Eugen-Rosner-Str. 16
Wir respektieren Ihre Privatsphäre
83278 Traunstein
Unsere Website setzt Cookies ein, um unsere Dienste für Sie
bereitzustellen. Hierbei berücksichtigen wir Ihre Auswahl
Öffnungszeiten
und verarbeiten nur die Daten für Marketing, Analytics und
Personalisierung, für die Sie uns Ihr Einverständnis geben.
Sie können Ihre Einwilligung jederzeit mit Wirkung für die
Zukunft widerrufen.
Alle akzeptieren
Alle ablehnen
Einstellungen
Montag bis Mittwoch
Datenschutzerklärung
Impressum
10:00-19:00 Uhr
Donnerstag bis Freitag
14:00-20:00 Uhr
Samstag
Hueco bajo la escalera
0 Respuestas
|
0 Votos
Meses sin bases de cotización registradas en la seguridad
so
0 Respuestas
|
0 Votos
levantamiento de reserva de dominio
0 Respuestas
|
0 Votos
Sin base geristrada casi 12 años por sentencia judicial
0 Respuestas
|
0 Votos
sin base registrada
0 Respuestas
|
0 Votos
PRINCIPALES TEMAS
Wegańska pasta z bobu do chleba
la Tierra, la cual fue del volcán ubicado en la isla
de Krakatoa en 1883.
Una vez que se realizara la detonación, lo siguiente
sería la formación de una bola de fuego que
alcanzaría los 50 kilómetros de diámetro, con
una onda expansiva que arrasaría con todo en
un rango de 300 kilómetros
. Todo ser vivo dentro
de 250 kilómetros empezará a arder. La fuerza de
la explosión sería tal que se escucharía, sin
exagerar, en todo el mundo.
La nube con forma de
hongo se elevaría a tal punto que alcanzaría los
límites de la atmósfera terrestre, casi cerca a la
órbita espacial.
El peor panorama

EXERCISE DESCRIPTION: Repeat all of the data exactly.

COMPLETED TASK:
Eugen-Rosner-Str. 16
Wir respektieren Ihre Privatsphäre
83278 Traunstein
Unsere Website setzt Cookies ein, um unsere Dienste für Sie
bereitzustellen. Hierbei berücksichtigen wir Ihre Auswahl
Öffnungszeiten
und verarbeiten nur die Daten für Marketing, Analytics und
Personalisierung, für die Sie uns Ihr Einverständnis geben.
Sie können Ihre Einwilligung jederzeit mit Wirkung für die
Zukunft widerrufen.
Alle akzeptieren
Alle ablehnen
Einstellungen
Montag bis Mittwoch
Datenschutzerklärung
Impressum
10:00-19:00 Uhr
Donnerstag bis Freitag
14:00-20:00 Uhr
Samstag
Hueco bajo la escalera
0 Respuestas
|
0 Votos
Meses sin bases de cotización registradas en la seguridad
so
0 Respuestas
|
0 Votos
levantamiento de reserva de dominio
0 Respuestas
|
0 Votos
Sin base geristrada casi 12 años por sentencia judicial
0 Respuestas
|
0 Votos
sin base registrada
0 Respuestas
|
0 Votos
PRINCIPALES TEMAS
Wegańska pasta z bobu do chleba
la Tierra, la cual fue del volcán ubicado en la isla
de Krakatoa en 1883.
Una vez que se realizara la detonación, lo siguiente
sería la formación de una bola de fuego que
alcanzaría los 50 kilómetros de diámetro, con
una onda expansiva que arrasaría con todo en
un rango de 300 kilómetros
. Todo ser vivo dentro
de 250 kilómetros empezará a arder. La fuerza de
la explosión sería tal que se escucharía, sin
exagerar, en todo el mundo.
La nube con forma de
hongo se elevaría a tal punto que alcanzaría los
límites de la atmósfera terrestre, casi cerca a la
órbita espacial.
El peor panorama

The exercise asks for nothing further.